En novembre 2004 au Togo, la France a refusé d’arrêter des suspects du bombardement fatal à neuf de ses soldats en Côte d’Ivoire. Seize ans après, au procès de l’affaire, le mystère reste entier pour nombre de témoins. 

Rappel des faits : Le Togo avait arrêté le 16 novembre 2004 au matin, huit Biélorusses soupçonnés de faire partie des mercenaires qui ont bombardé dix jours plus tôt le camp français de Bouaké en Côte d’Ivoire, tuant neuf soldats français et blessant une quarantaine d’autres. Ils avaient été arrêtés à la frontière avec le Ghana, dans un minibus en provenance de Côte d’Ivoire. Et le Togo les avaient mis à la disposition de la France.

Une aubaine : Paris, qui accuse le pouvoir ivoirien, a réclamé toute la lumière sur cette attaque, la plus meurtrière contre ses soldats en opération depuis plus de vingt ans. Parmi les huit figure Yuri Sushkin, l’un des trois accusés du procès entamé lundi dernier, jugé en son absence, car introuvable.

A la barre, Claude Taxis, Attaché de police à l’époque, à l’ambassade de France à Lomé, raconte comment il a, de retour au bureau à l’ambassade, envoyé « en urgence » les copies de passeports, les photos des Biélorusses et la proposition togolaise. Il en informe aussi ses collègues de l’ambassade qui font eux aussi remonter l’information à leur hiérarchie du ministère de la Défense et de la DGSE (renseignements).

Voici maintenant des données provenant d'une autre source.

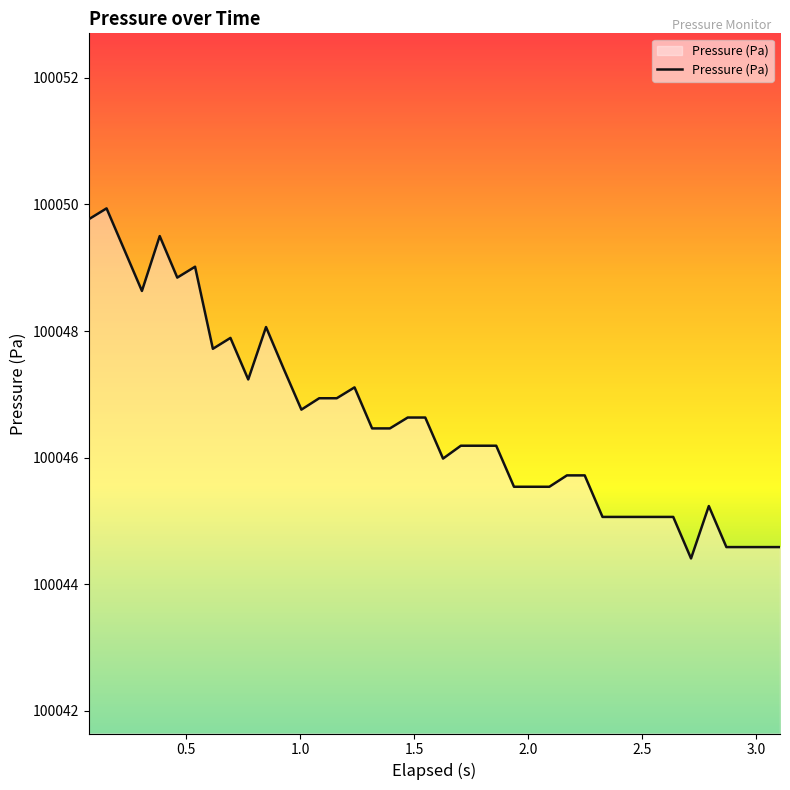

What is the maximum value shown in the chart?

100049.9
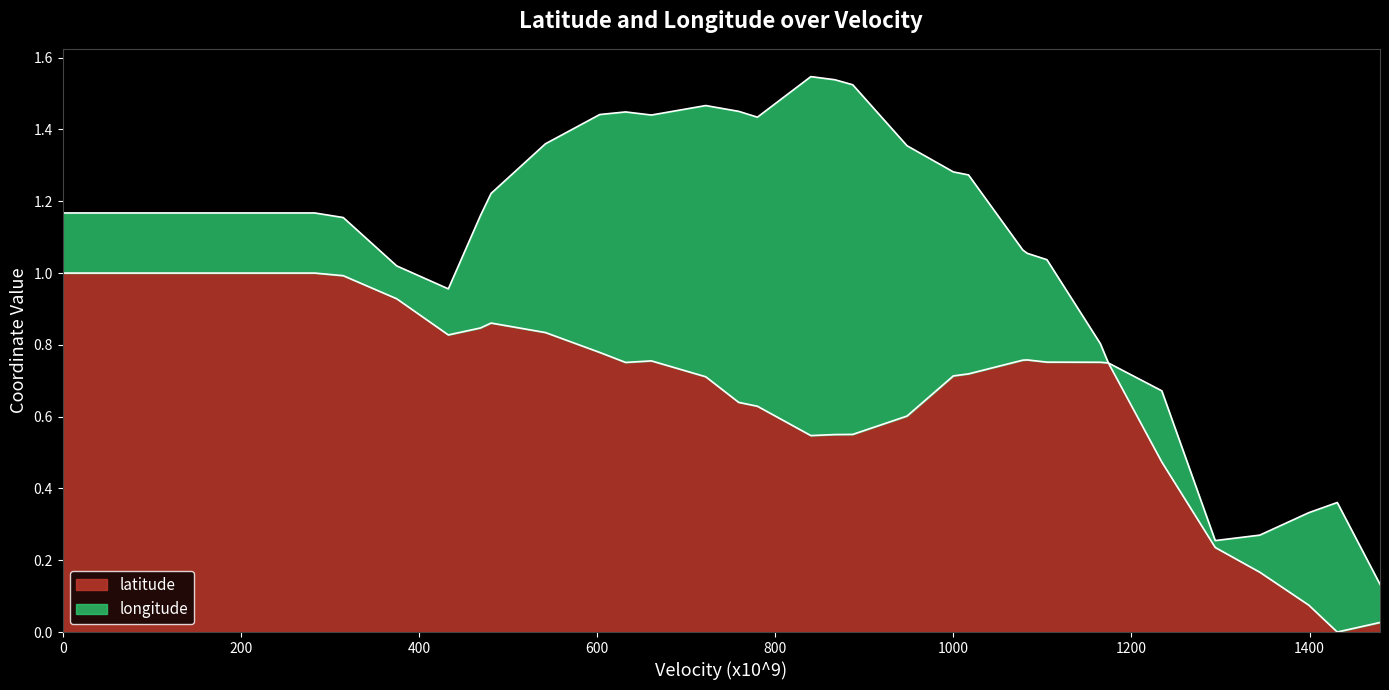

Does the chart have visible grid lines?

No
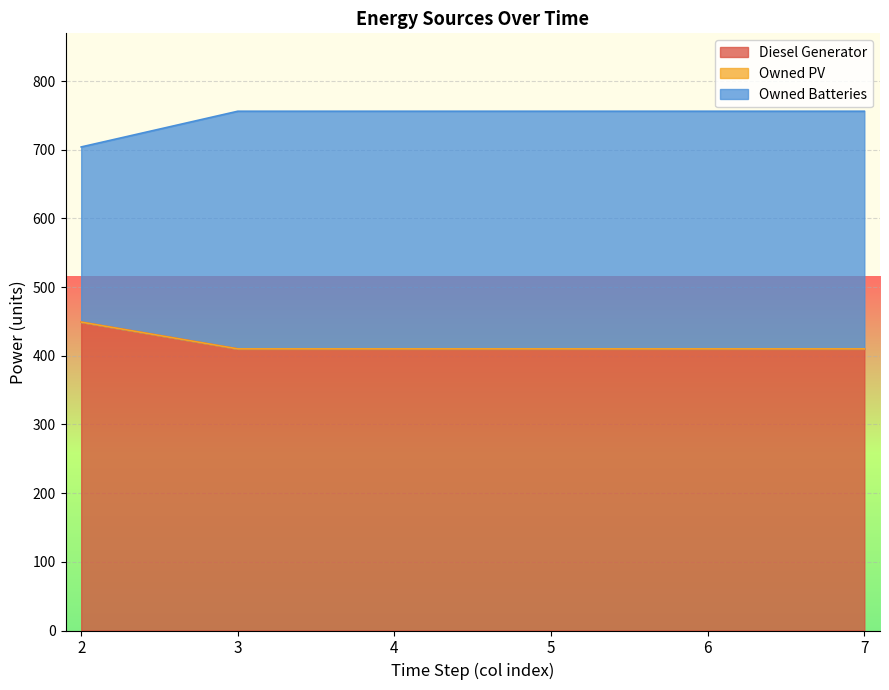

What is the total value across all series at 5?

756.0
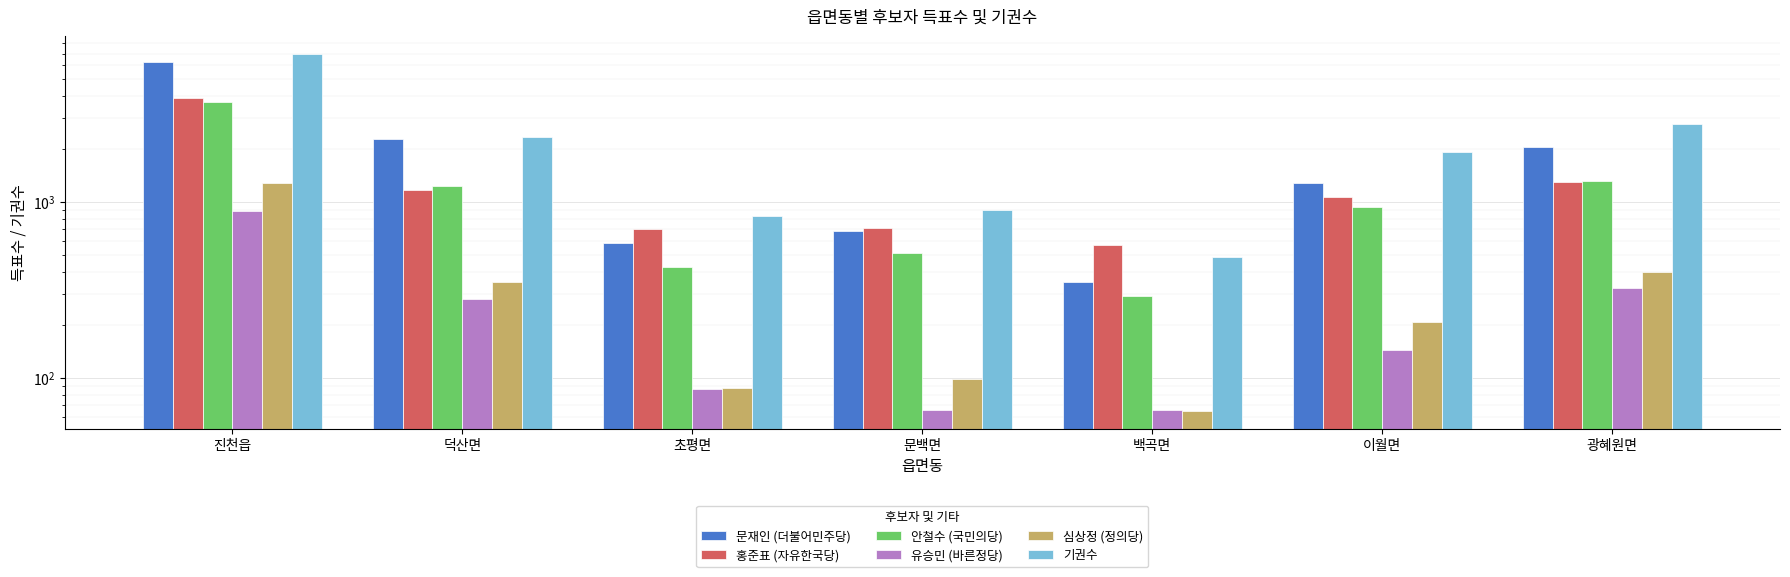

Rank the categories by 기권수 value from highest to lowest.

진천읍, 광혜원면, 덕산면, 이월면, 문백면, 초평면, 백곡면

Incompréhensible cafouillage

La suite est un incompréhensible cafouillage, le plus embarrassant de cette affaire aux multiples zones d’ombres pour le gouvernement français de l’époque, selon l’AFP. Accusé par des familles de victimes d’avoir caché des choses, il traîne cet épisode comme un boulet.

Car quatre heures plus tard, Claude Taxis n’a aucune réponse de Paris. Il passe alors un coup de téléphone. Et là, surprise, on lui dit « de ne rien faire ». Idem pour ses collègues attachésmilitaire et de la DGSE, qui ont « reçu instruction de ne rien faire », oralement, donc sans trace écrite, comme lui.

La France ne répondra pas au Togo, qui relâchera les huit Biélorusses deux semaines plus tard. On n’en entendra plus jamais parler. Seize ans plus tard, devant un box des accusés vide, la Cour d’assises de Paris a tenté en vain d’éclairer un peu ce mystère.

A la barre, Claude Taxis et ses anciens collègues à l’ambassade de Lomé ont confirmé que les informations et la proposition togolaises avaient bien été envoyées aux ministère des Affaires étrangères, de la Défense et de l’Intérieur.

Dommage pour l’enquête, car au même moment à l’époque en Côte d’Ivoire, les forces françaises ont déjà identifié les pilotes suspects, dont Yury Sushkin, indiquera plus tard aux enquêteurs le général André Ranson, à l’époque chef de la DRM.

Selon plusieurs télégrammes, ces informations ont également été transmises aux Cabinets des trois ministres : Michèle Alliot-Marie (Défense), Michel Barnier (Affaires étrangères) et Dominique de Villepin (Intérieur). Comment ont-ils pu tous,passer à côté d’une telle occasion d’en savoir plus sur le pourquoi du bombardement?

« Paris a-t-elle privilégié ses intérêts diplomatiques à la vérité sur la mort de ses soldats? » s’est demandé l’un des avocats des parties civiles, Lionel Béthune de Moro, en suggérant que la France a peut-être cherché à apaiser ses relations avec le président Laurent Gbagbo pour sortir de la crise franco-ivoirienne de début novembre.

En fin d’après-midi, l’ambassadeur de France au Togo à l’époque, Alain Holleville, peine à répondre à l’avocat général Jean-Christophe Muller qui lui demande pourquoi il n’a pas, face au silence de Paris, insisté pour savoir ce qu’il devait faire de la proposition togolaise. « Ceux qui avaient posé la question alors, avaient déjà reçu une réponse », élude-t-il.